I’ve had a colorful, lasting, love affair with yoga. It started 20 years ago when I spent several semesters waitlisted for the very popular yoga class at my college. Being denied again and again made me want in all the more (yes, this also happens in my love life). Senior year, finally admitted, I found I was bad at being still. The poses made me toot in front of people (= embarrassing), and the whole thing increased my stress instead of decreasing it. I dropped out and took an withdraw/fail on my transcript.

Yoga finally began for me in 2006 with ashtanga. I was injured at the time, and frankly a little afraid of my usual activities: hiking, kayaking, skiing, biking. My roommate took me to a class, and I loved it. Though I was physically fit, those ashtanga classes were a new kind of challenge: just a 5′ x 2.5′ space, my muscles, and a teacher’s voice. Each breath moves the body into a new posture, so there is no time to think self conscious thoughts. I got my butt kicked and I went back for more.

Ten years later I called my college boyfriend to tell him I’d become a hatha yoga instructor. “You’re kidding,” he said.

I’ve since learned to love and appreciate many yoga styles. But this winter my regular practice is pretty far gone. I did not practice yoga while pregnant or during the first six months of my daughter’s life, except the kind where you roll around on the floor breathing deeply. Sigh.

So, last Thursday I went to an Ashtanga class.

The teacher guided us into hand-on-the-big-toe pose, where you stand on one foot, grab the big toe of the other foot with two fingers, and try to straighten that leg at a 90-degree angle parallel to the floor. Then, let go of the toe. The leg is supposed to stay up; mine slid steadily down like dripping candle wax.

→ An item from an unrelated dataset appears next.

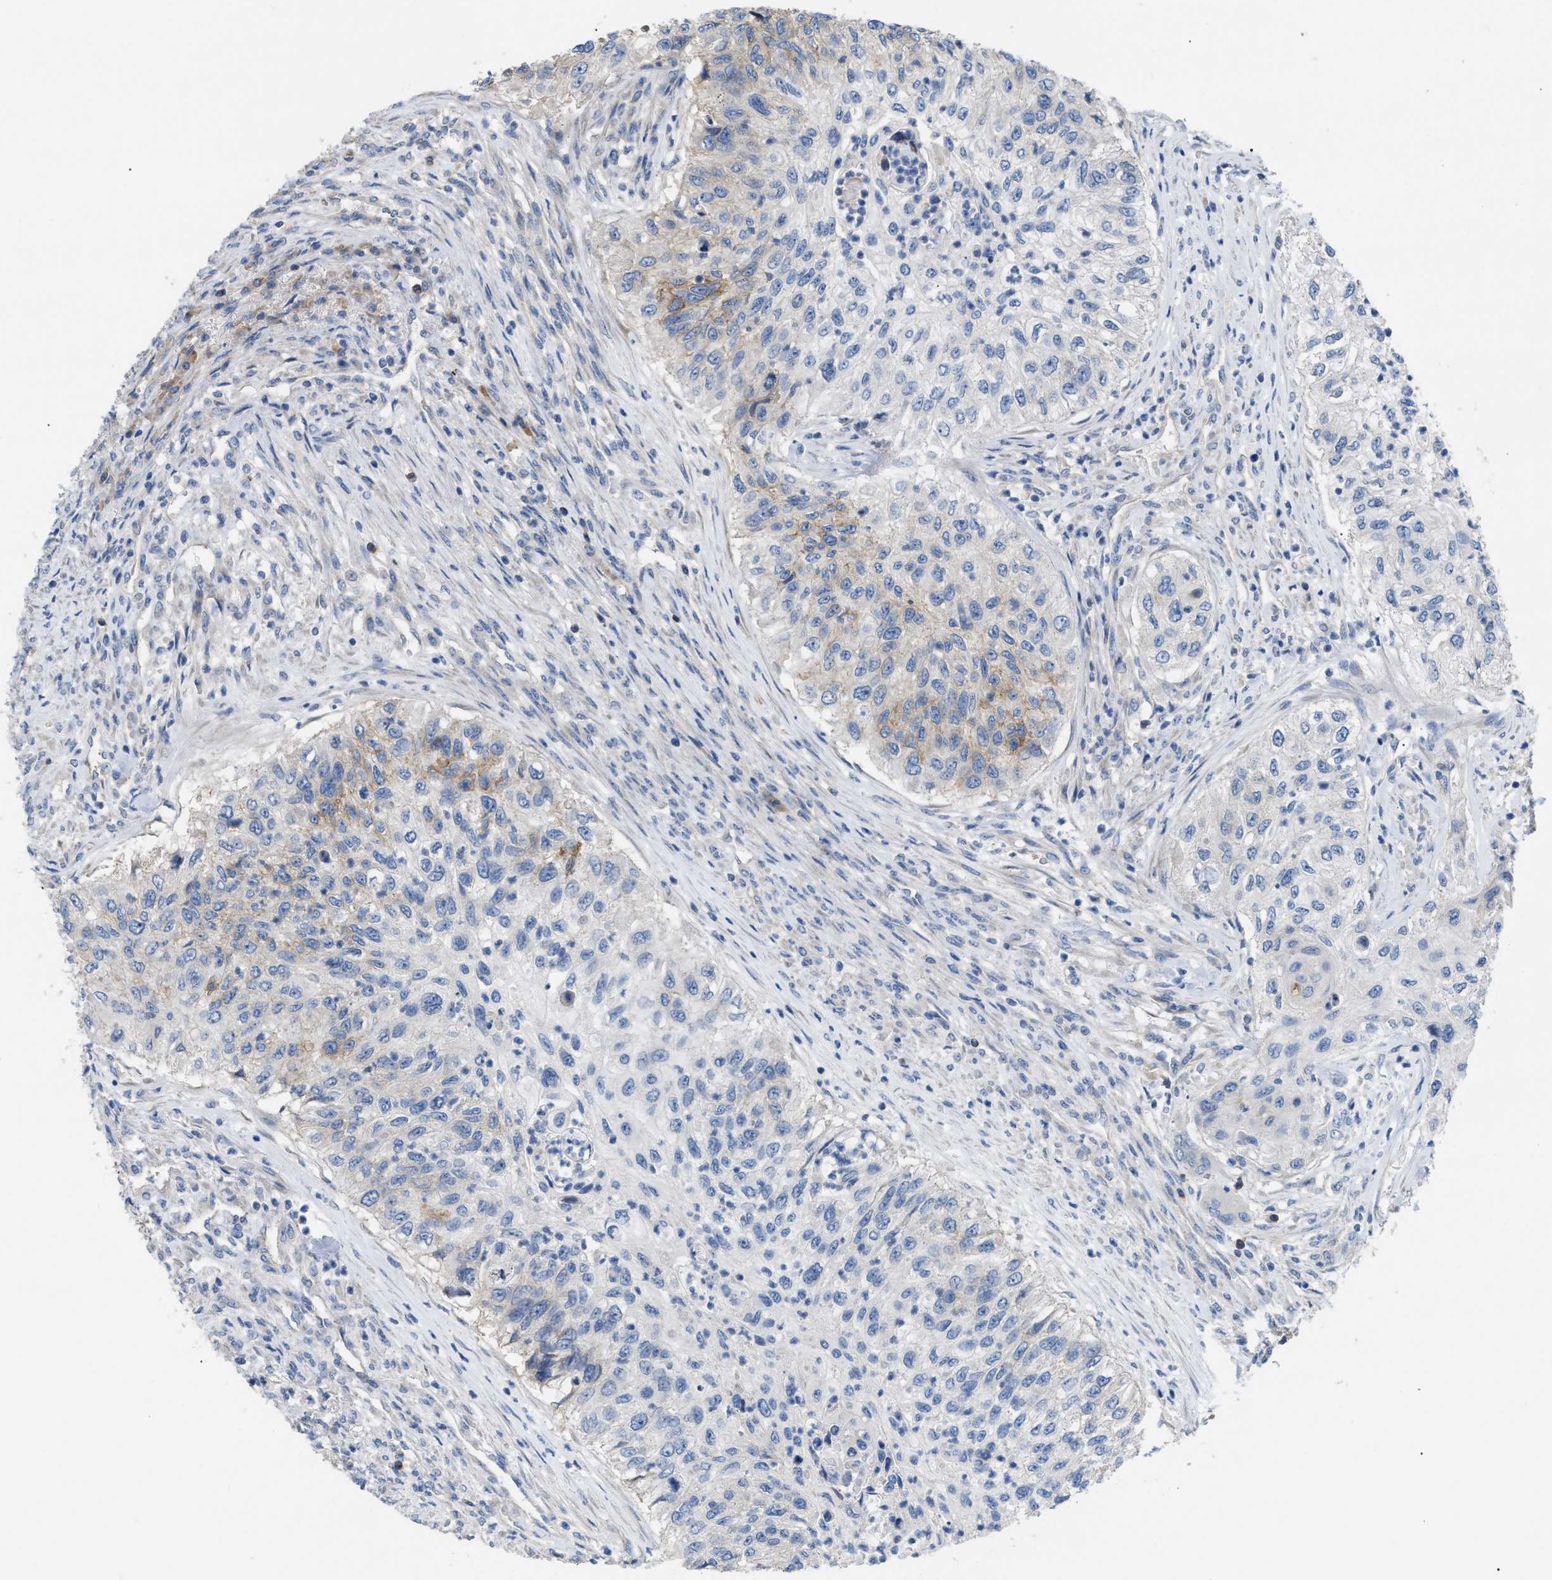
{"staining": {"intensity": "weak", "quantity": "<25%", "location": "cytoplasmic/membranous"}, "tissue": "urothelial cancer", "cell_type": "Tumor cells", "image_type": "cancer", "snomed": [{"axis": "morphology", "description": "Urothelial carcinoma, High grade"}, {"axis": "topography", "description": "Urinary bladder"}], "caption": "An image of human urothelial cancer is negative for staining in tumor cells.", "gene": "DHX58", "patient": {"sex": "female", "age": 60}}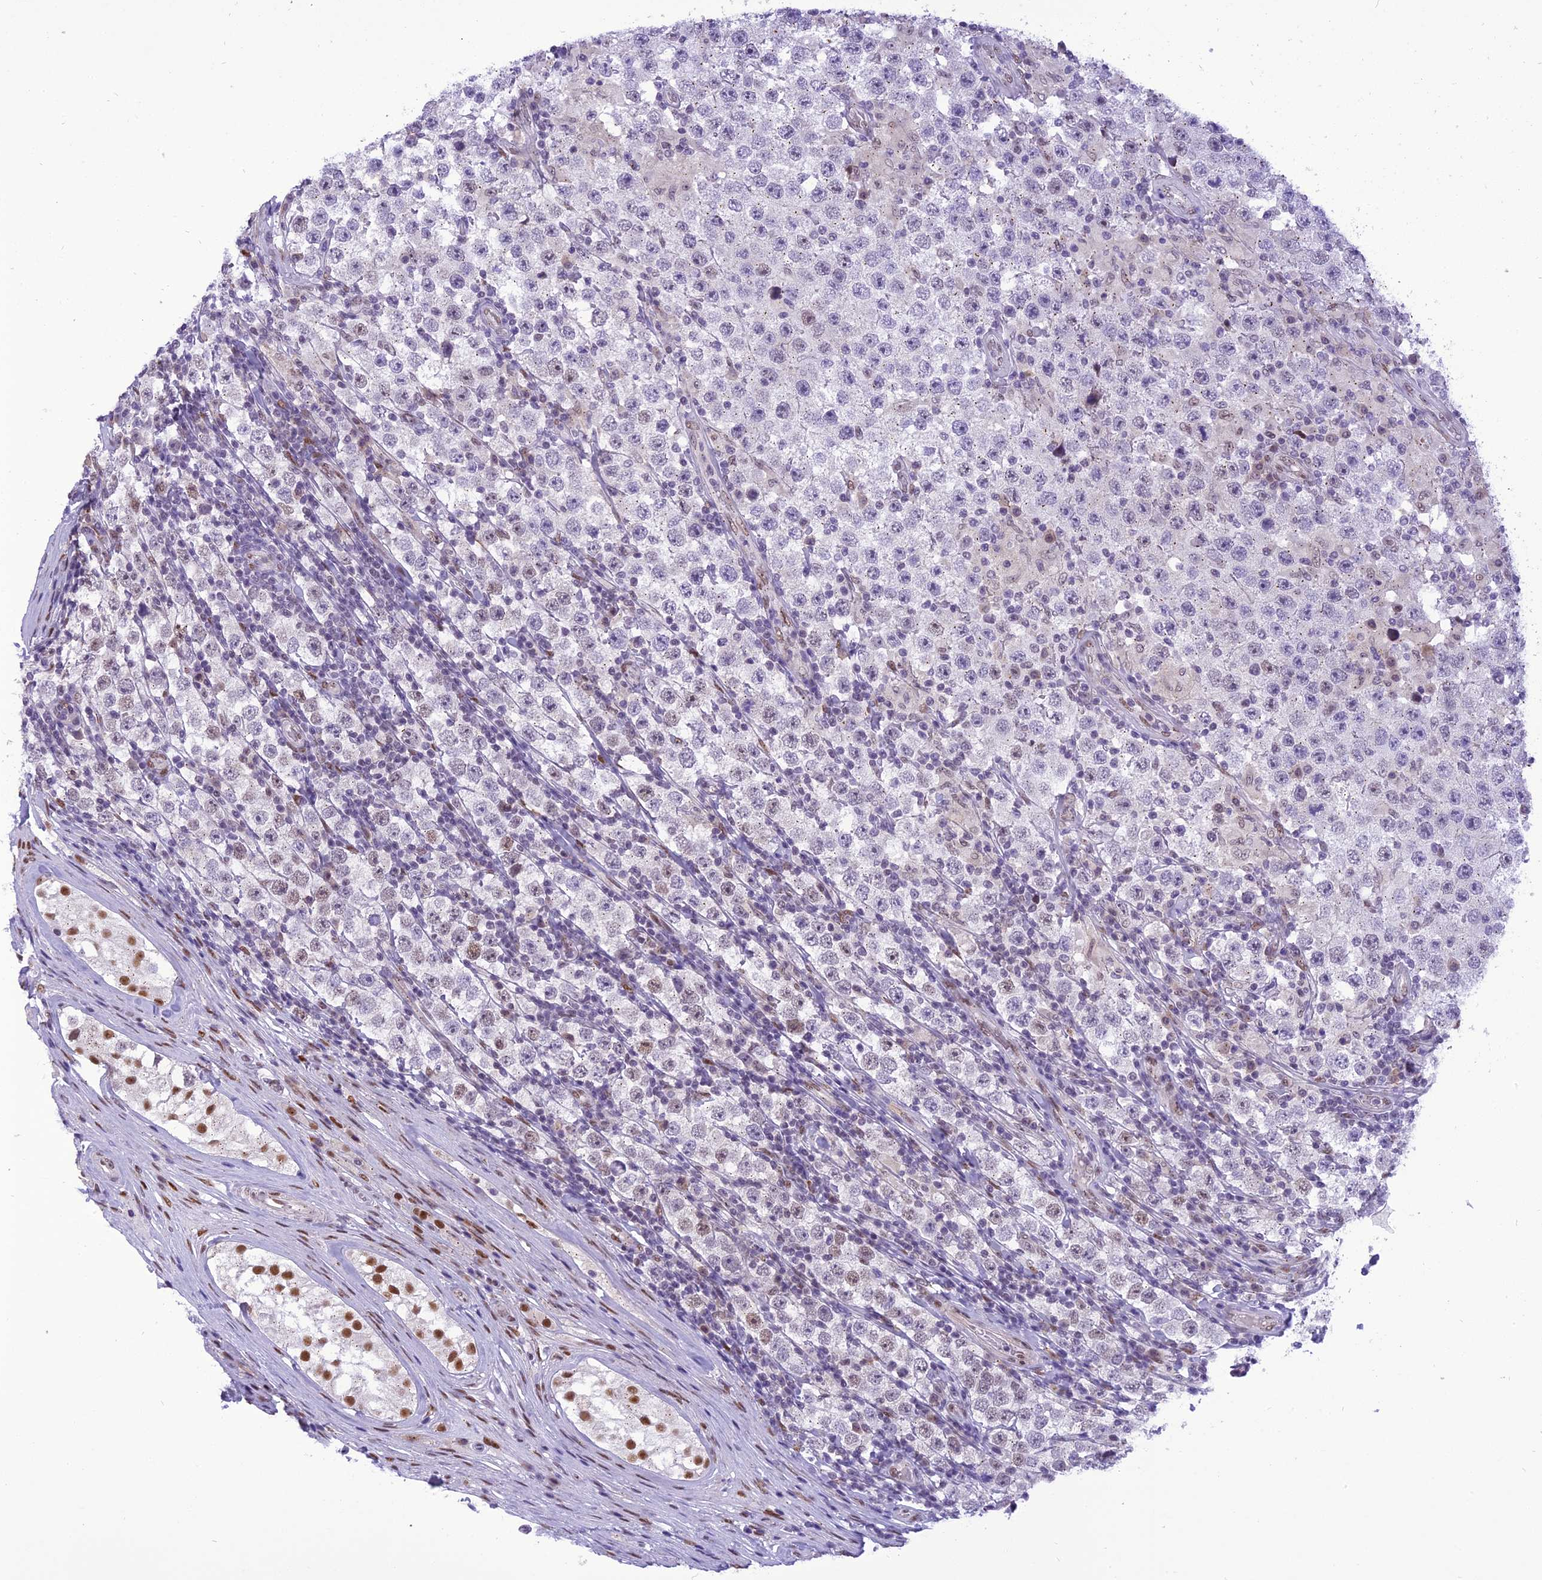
{"staining": {"intensity": "weak", "quantity": "<25%", "location": "nuclear"}, "tissue": "testis cancer", "cell_type": "Tumor cells", "image_type": "cancer", "snomed": [{"axis": "morphology", "description": "Normal tissue, NOS"}, {"axis": "morphology", "description": "Urothelial carcinoma, High grade"}, {"axis": "morphology", "description": "Seminoma, NOS"}, {"axis": "morphology", "description": "Carcinoma, Embryonal, NOS"}, {"axis": "topography", "description": "Urinary bladder"}, {"axis": "topography", "description": "Testis"}], "caption": "Testis seminoma was stained to show a protein in brown. There is no significant positivity in tumor cells. (Immunohistochemistry (ihc), brightfield microscopy, high magnification).", "gene": "IRF2BP1", "patient": {"sex": "male", "age": 41}}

Then, something interesting happened.

Instead of feeling disappointed in myself, I felt overwhelmingly happy. Just to be in that studio with my foot a few inches less than level, doing this crazy thing called LIFE was enough.

Physically, I haven’t been this weak since elementary school when the mile run left me gasping, wheezing, and walking. But I kept going.

I tried a headstand and crow (the simplified versions). I was asked to wrap my leg behind my arm and over my shoulder, and I did something like that. At another moment, I threaded my arms under my legs and sat on them. Every now and then, it’s good to do something that scares you.

After a few months of ashtanga back in 2006 I did some mountain races and made my best times even though I had scarcely trained outside. But women in the mountain running community are known to make their best times after becoming mothers. For a long time, I’ve wondered why – perhaps they’ve learned to “push through” the pain? Last week’s yoga class gave me some new ideas.

Idea 1: Moms with 90 precious minutes to themselves don’t screw around. Training (without a baby on my back) rarely happens, so when it does I train hard. Precious time = focussed mind.

Idea 2: De-facto fitness no longer exists. In pregnancy, all strength is stripped from a woman’s body (one woman I know says this happens so we can’t resist the birth process). If I am ever strong again it will be because I fought tooth & nail for those muscles.

Idea 3: Babies are really inspiring. Ten months ago our daughter was born floppy (can you imagine if other animals were born like that?). But she does squats and sit-ups non-stop and now she’s almost walking. I try to do more of what she does.

Life is full of major setbacks; we get back on the horse if we want to. I’m currently lousy at yoga asanas (poses), but I wont always be. Being okay where I am means that mentally I’ve never been stronger.